- **Problem requirements**
Reproduce every line of the listing below word for word, leaving out the pictures.

- **Dataset content**
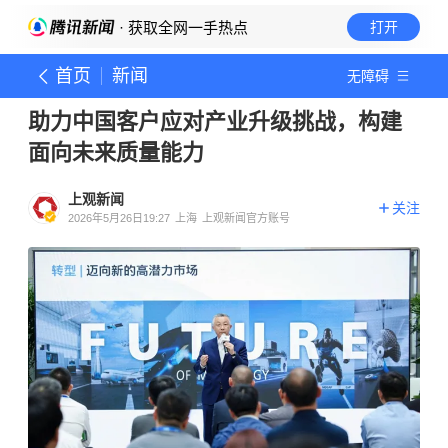
· 获取全网一手热点
打开
首页
新闻
无障碍
助力中国客户应对产业升级挑战，构建
面向未来质量能力
上观新闻
关注
2026年5月26日19:27
上海
上观新闻官方账号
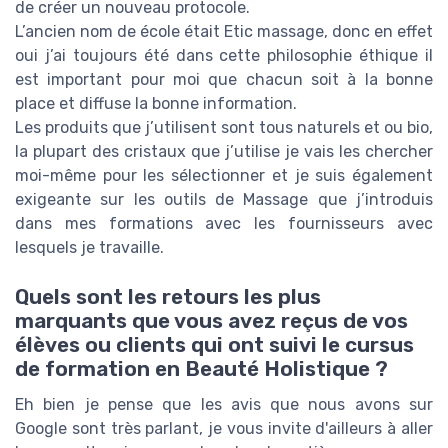
de créer un nouveau protocole.
L’ancien nom de école était Etic massage, donc en effet
oui j’ai toujours été dans cette philosophie éthique il
est important pour moi que chacun soit à la bonne
place et diffuse la bonne information.
Les produits que j’utilisent sont tous naturels et ou bio,
la plupart des cristaux que j’utilise je vais les chercher
moi-même pour les sélectionner et je suis également
exigeante sur les outils de Massage que j’introduis
dans mes formations avec les fournisseurs avec
lesquels je travaille.
Quels sont les retours les plus
marquants que vous avez reçus de vos
élèves ou clients qui ont suivi le cursus
de formation en Beauté Holistique ?
Eh bien je pense que les avis que nous avons sur
Google sont très parlant, je vous invite d'ailleurs à aller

- **Exercise solution**
· 获取全网一手热点
打开
首页
新闻
无障碍
助力中国客户应对产业升级挑战，构建
面向未来质量能力
上观新闻
关注
2026年5月26日19:27
上海
上观新闻官方账号
de créer un nouveau protocole.
L’ancien nom de école était Etic massage, donc en effet
oui j’ai toujours été dans cette philosophie éthique il
est important pour moi que chacun soit à la bonne
place et diffuse la bonne information.
Les produits que j’utilisent sont tous naturels et ou bio,
la plupart des cristaux que j’utilise je vais les chercher
moi-même pour les sélectionner et je suis également
exigeante sur les outils de Massage que j’introduis
dans mes formations avec les fournisseurs avec
lesquels je travaille.
Quels sont les retours les plus
marquants que vous avez reçus de vos
élèves ou clients qui ont suivi le cursus
de formation en Beauté Holistique ?
Eh bien je pense que les avis que nous avons sur
Google sont très parlant, je vous invite d'ailleurs à aller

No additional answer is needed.